Будто ему надо было что-то мокрое натягивать на себя, прямо из корыта.
— Ой, да утюгом мигом-то все сразу высушу, погодьте полчасика, а? Заодно твои штанишки до стрелок отпарю. А? — жалко затараторила безмерно виноватая женщина.
— Паром провоняю, в обед попаду, — уже совсем зло заключил отец.
И мне до сих пор не ясно — чем же воняет пар? Воняет? Как попадают в обед?
Он ходил по квартире белотелый и поджарый, раздраженно натягивал галифе, чистил сапоги. Настроение его было испорчено. Видно, что толком надеть ему было нечего.
В форму он вдвигался, как улитка, как-то преодолевая липкость — выползал в скользкие завитки. Я чувствовал, что эта одежда для него — ненавистный кожух, в котором он многое претерпевает — печаль, издевательства, тупость и неотзывчивость своего времени.
— Ой, да только утюгом просушу, — лепетала женщина, безмерно виноватая.
— Не трожь, пусть так сохнут, только покорежишь, — говорил ей натужными согласными отец, застегивая слишком тугой крюк на тяжелой шинели: еле сдерживался, чтобы не обрушить на жену гнев.
Он преувеличенно не хлопнул дверью. Выходя, он ее прижал, как герметичный люк. Беззвучно.
На улице он оправлял обшлага. Проверял — мокры ли они. Единственный завершенный его жест, который я могу повторить. Но у меня нет одежды с обшлагами.
Мы дошли до убогого военторга, и он впервые держал всю дорогу меня за руку. Он сам, идя рядом, стянул перчатку, протянул руку и нашел мою вислую ладонь. Мне кажется, его обжег холод моей кисти, и он сдержался, чтобы не поднести ее к губам и не обдуть теплым воздухом из своих легких.

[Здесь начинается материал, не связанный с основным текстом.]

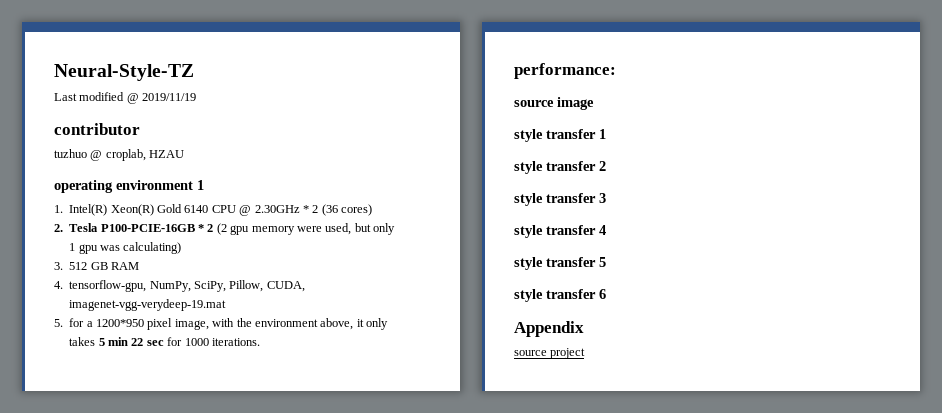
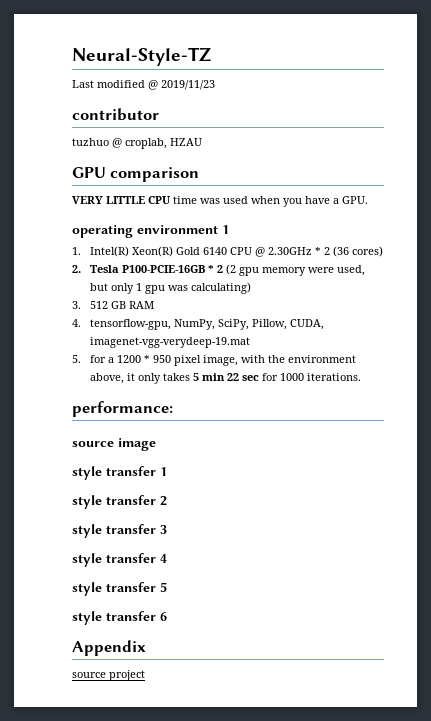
[142,93,197,101] 2019/11/19 -> [161,80,215,90] 2019/11/23
(185, 154) none -> [72,167,200,182] [72,196,368,207] // GPU comparison // VERY LITTLE CPU time was used when you have a GPU.
[96,319,144,327] 1200*950 -> [116,355,171,363] 1200 * 950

За нами шла кошка, полная деликатной грации, как знак параграфа или интеграла. Она мягко шествовала на почтительном расстоянии, иногда проверяя какие-то известные только ей точки, убеждалась — все ли там по-прежнему, все ли в том же безупречном, ведомом только ей порядке. Я впервые видел, чтобы кошка за кем-то шла.
Я перехватывал мягкий взгляд отца, обращаемый на животное. Он чурался своей тяги к ней. Наверное, так же, как и ко мне.
— Да вот сын на побывку приехал. За гостинцами идем, — говорил он трижды разным людям, встречаемым по дороге.
Одну и ту же фразу. Бесцветным голосом.
Одним и тем же тоном. Но в первый раз он именовал меня “сын”, как примерного рядового, в другой — “сынок”, как полкового любимца, и в третий — “сынишка”, как возлюбленного баловня всей армии, которому все простится. Он говорил эти слова ровно, словно считывая их с листа, чтобы у встречных не возникло сомнения в моей сыновней связи с ним. У меня должны были появиться в их глазах высокое звание и громкий титул. О, если бы они сразу услышали три степени сыновности.
Почему “гостинец”? Ведь гостинец привез я — три литра меда. А может, он хотел побыть в гостях у меня? Дурацкое слово “гостинец”.
Мне показалось, что ему тяжело идти со мной, что ему почему-то необходимо оправдываться в глазах встречных сослуживцев. Но, нарекая меня производными имени “сын”, он словно предъявлял окружающим меня во всем родственном блеске, что-то им непреложное доказывая.